The first step is to detect the jersey numbers present in the image. This is a necessary step before proceeding with recognition. In the second step, we manually reviewed over 700 folders in both the training and testing sets, which contained the cropped jersey number patches during the detection phase. Each folder only retained the patches with the same number as the folder's annotation, while removing those with different detected numbers and those with irrelevant contents due to false detection. For the folder labeled with no jersey number, we added some patches without jersey numbers.
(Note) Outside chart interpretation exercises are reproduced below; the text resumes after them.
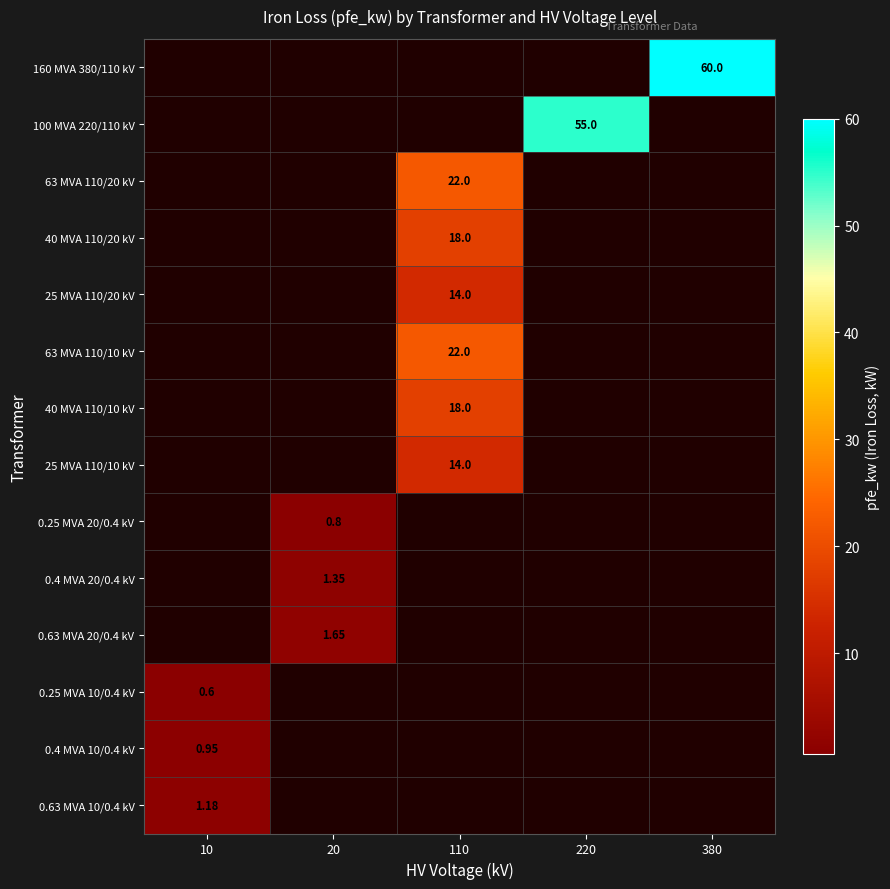

How many categories are shown in the chart?

5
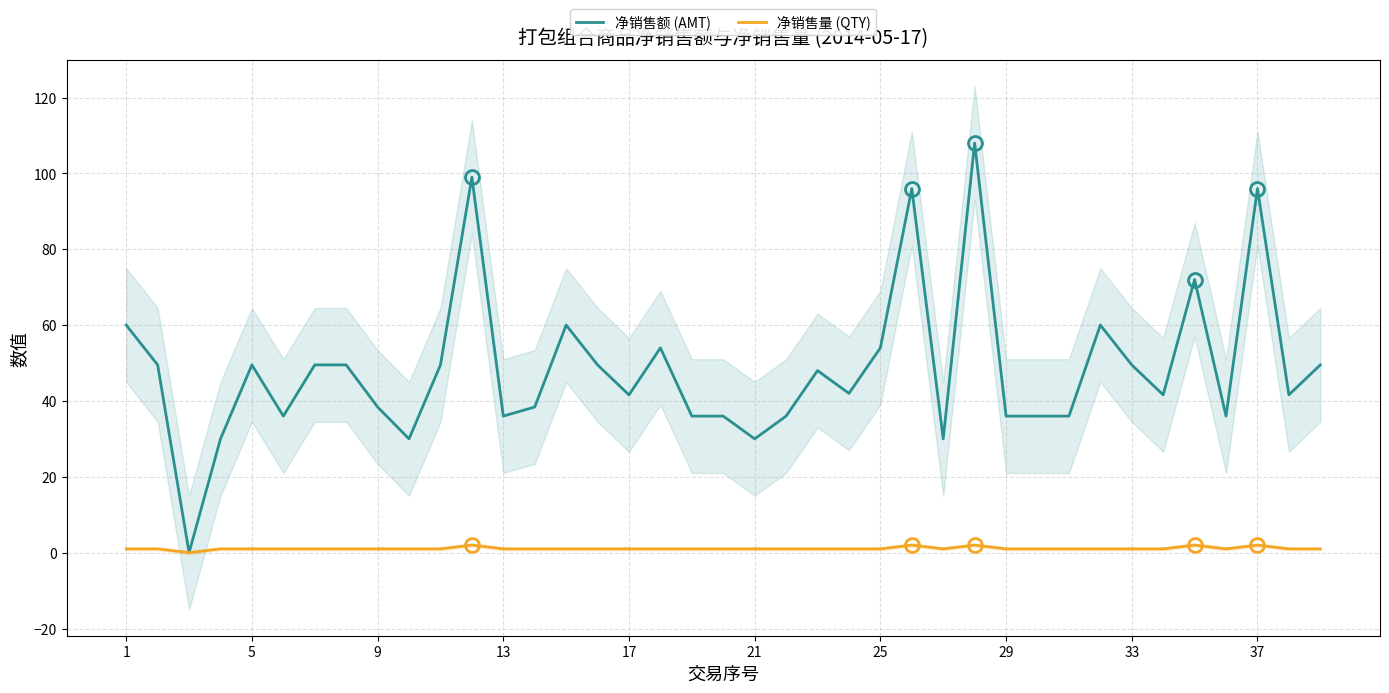

What is the maximum value for 净销售额 (AMT)?

108.0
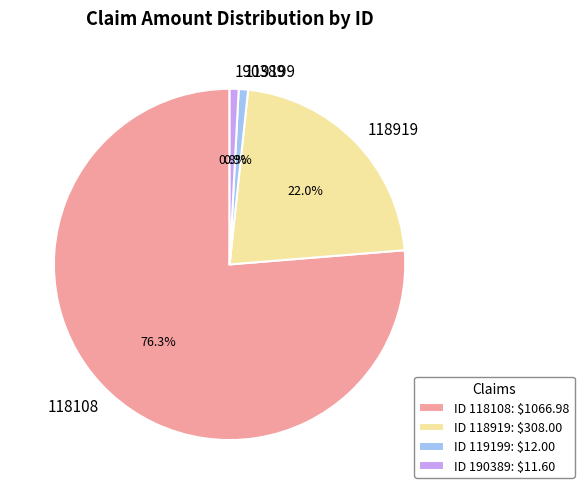

Which has a higher value, 118108 or 118919?

118108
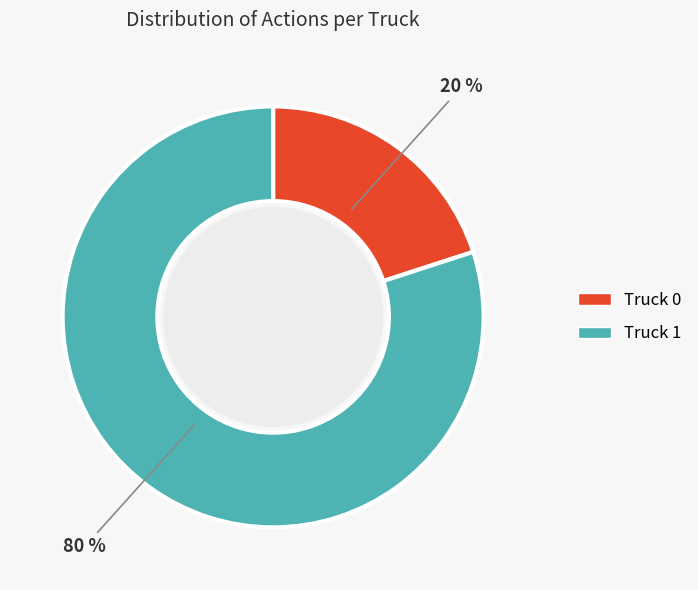

What is the ratio of the value at Truck 1 to the value at Truck 0?

4.0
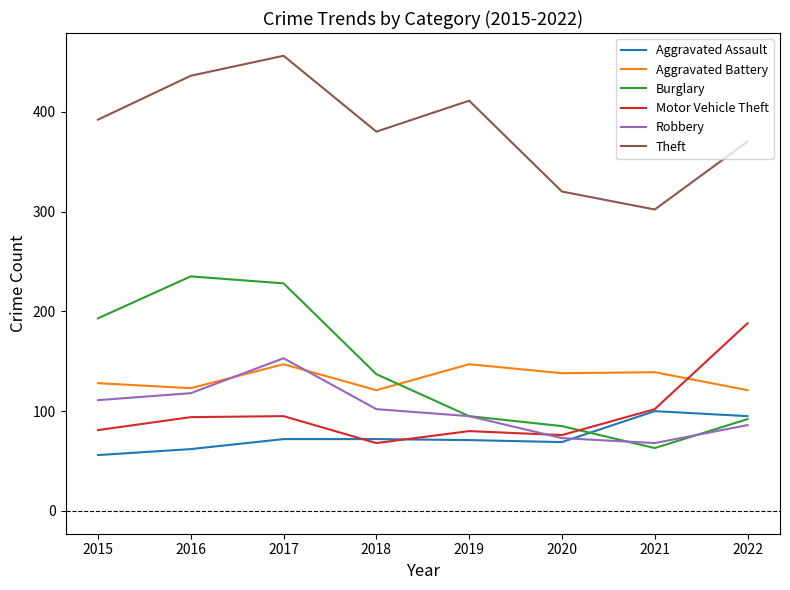

What is the difference between the highest and lowest values at 2016?

374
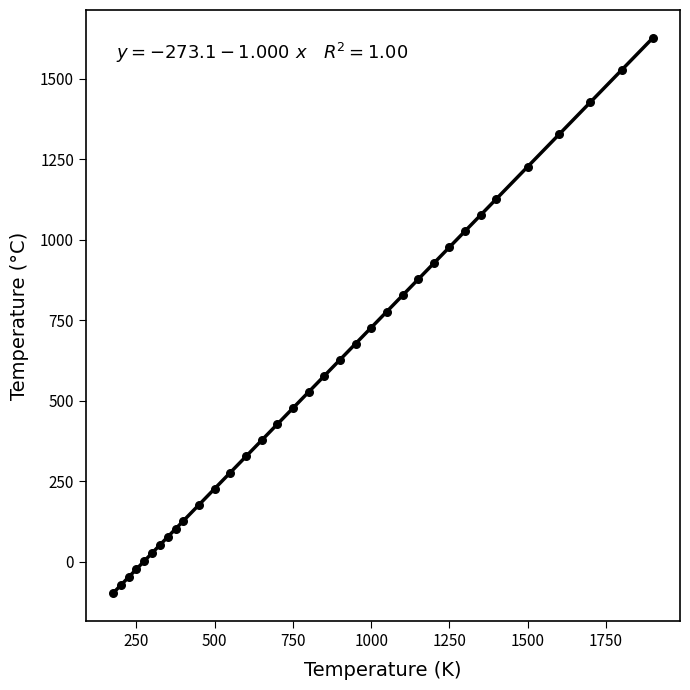

What is the range of Y values (max minus min)?

1725.0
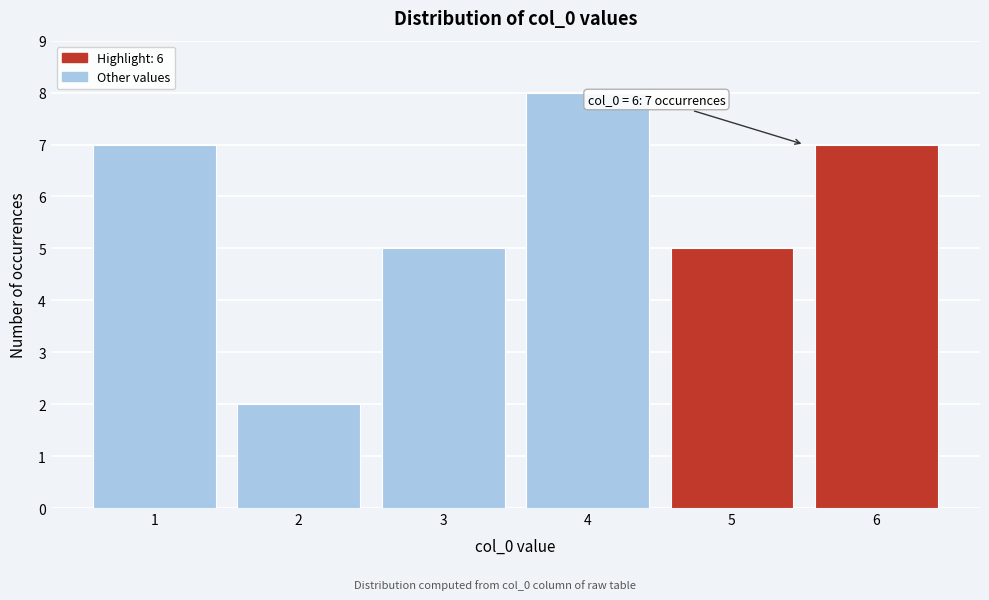

Reading left to right, extract all data points from this chart.

1=7	2=2	3=5	4=8	5=5	6=7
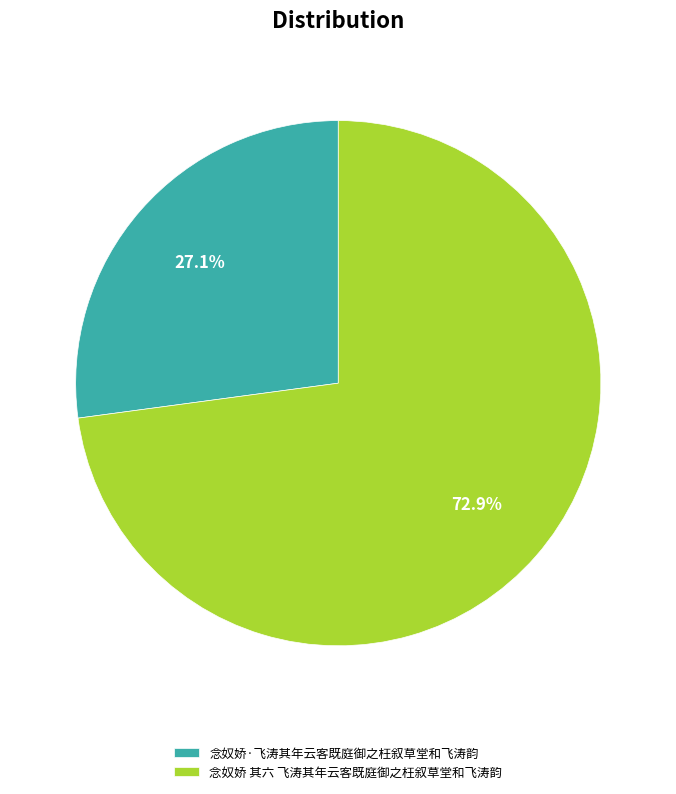

The 念奴娇·飞涛其年云客既庭御之枉叙草堂和飞涛韵 slice represents 27% of the pie. True or false?

True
This allows the model to recognize results for no jersey number as well. Finally, we inferred on the challenge set using the fine-tuned detection model and the fine-tuned recognition model. The majority of recognition results in each folder were taken as the predicted result for that folder. After submission, the accuracy score was 77.77.## **J7 - AIBrain Global Team**

*Iftikar Muhammad and Hasby Fahrudin*  
`{iftikarm,hfahrudin}@aibrain.co.kr`

As an effort of SAIVA (Soccer AI Virtual Assistant), we propose an approach to accurately detect and recognize jersey numbers by leveraging player body orientation information. Our method aims to emulate human perception when observing tracklet images to determine the jersey numbers. Instead of relying on a large number of tracklet images, we utilize a confidence sorting algorithm based on the visibility of the jersey number and the quality of the image. First to tackle the low-resolution issue we upscale the image using ESRGAN-based model, and then we utilize keypoints extracted from pose-estimation model to localize the jersey number and get the body orientation. Lastly we use body orientation and image quality assessment to rank the prediction confidence of each tracklet. On Soccer-Net Challenge 2023 our work achieved 76.05% on Test-set and 75.17% on Challenge-set in terms of classification accuracy.